The Inquisition has seized all your possessions.”

  For a while, Arnau said nothing.

  “I was a dead man, Guillem,” he replied at length. “Eimerich wanted my blood. Besides, I would have given everything I have ... everything I used to have,” he corrected himself, taking Mar’s hand, “for these past few days.” Guillem looked at Mar and saw her beaming smile and glistening eyes. His child. He smiled too. “I have been thinking...”

  “Traitor!” said Mar, pouting her lips in mock reproach.

  Arnau patted her hand. “As far as I can remember, it must cost a lot of money for the king not to oppose the Barcelona host.”

  Guillem nodded.

  “Thank you,” said Arnau.

  The two men stared at each other.

  “Well,” said Arnau, deciding to break the spell. “What about you? What has happened to you in all this time?”

  THE SUN WAS high in the sky by the time the three of them headed out to the catboat, which the helmsman brought in close to shore at their signal. Arnau and Guillem climbed on board.

  “Just one minute,” Mar begged them.

  The girl turned toward the cove and looked at the hut for one last time. What would the future hold for her? Arnau and his penitence, Eleonor ...

  Mar looked down.

  “Don’t worry about her,” Arnau said when she was on board the boat. “She won’t have any money, and won’t bother us. The palace in Calle de Montcada is part of my wealth, so now it belongs to the Inquisition. All that’s left for her is Montbui. She will have to move there.”

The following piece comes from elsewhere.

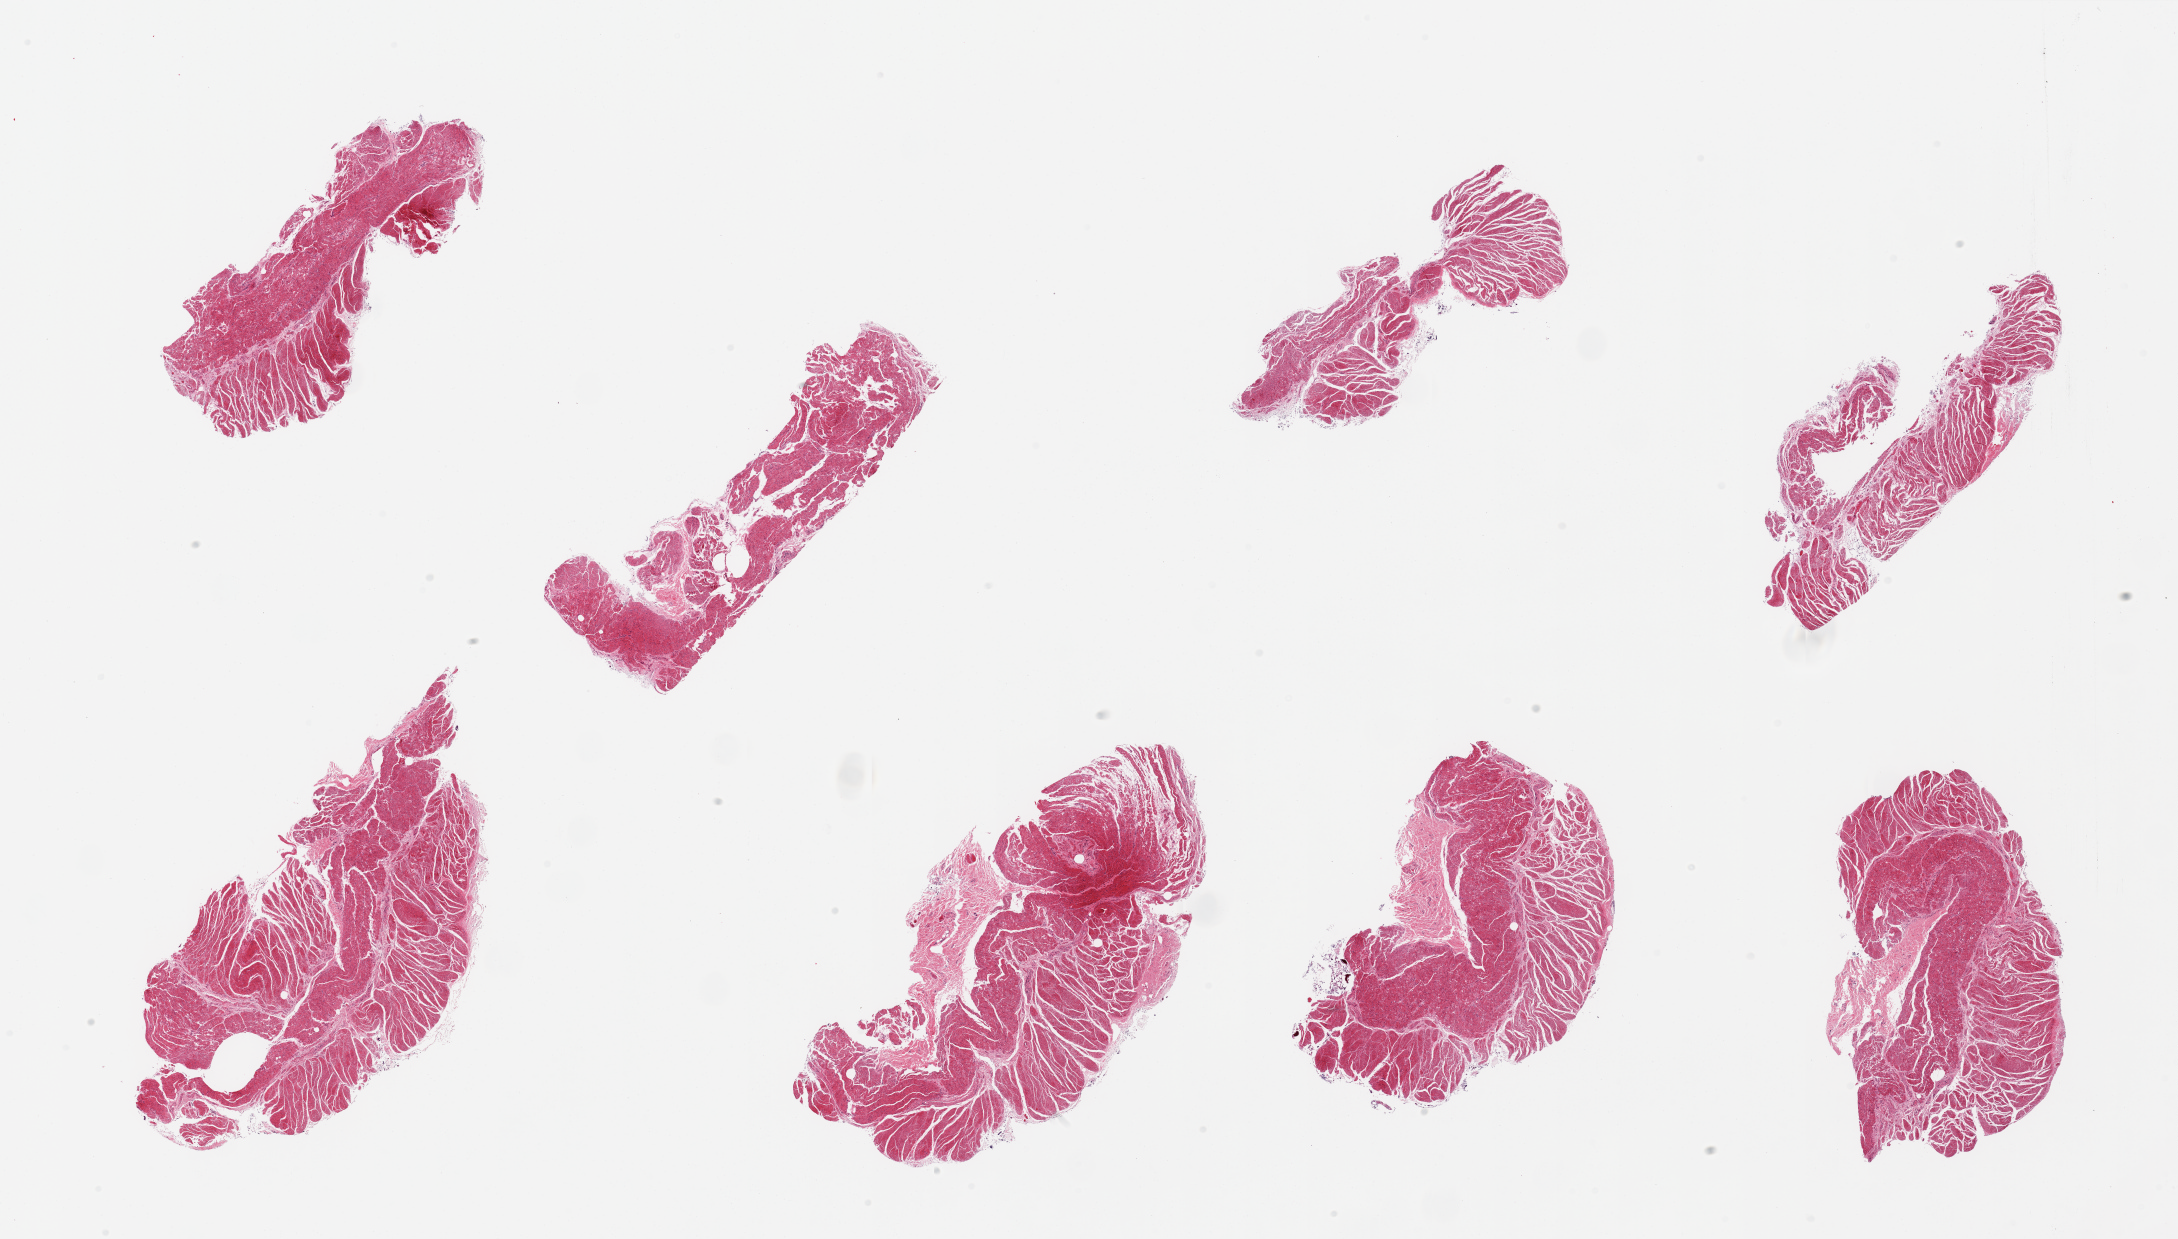
Hematoxylin and eosin (H&E) whole-slide image — low-resolution overview of the scanned area, about 34.5 x 19.6 mm. PAXgene-fixed, paraffin-embedded tissue. Target tissue: esophageal muscle. Donor tissue sample. Donor: male.
• pathologist's review note for this sample: 6 pieces muscularis, good specimens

  “The castle,” murmured Mar. “Will the Inquisition take that too?”

  “No. The castle and its lands were given to us by the king on our marriage. The Inquisition has no authority to seize them.”

  “I feel sorry for the feudal peasants,” said Mar, remembering the day when Arnau abolished all the ancient privileges.

  Neither of them mentioned Mataró and Felip de Ponts’s farmhouse.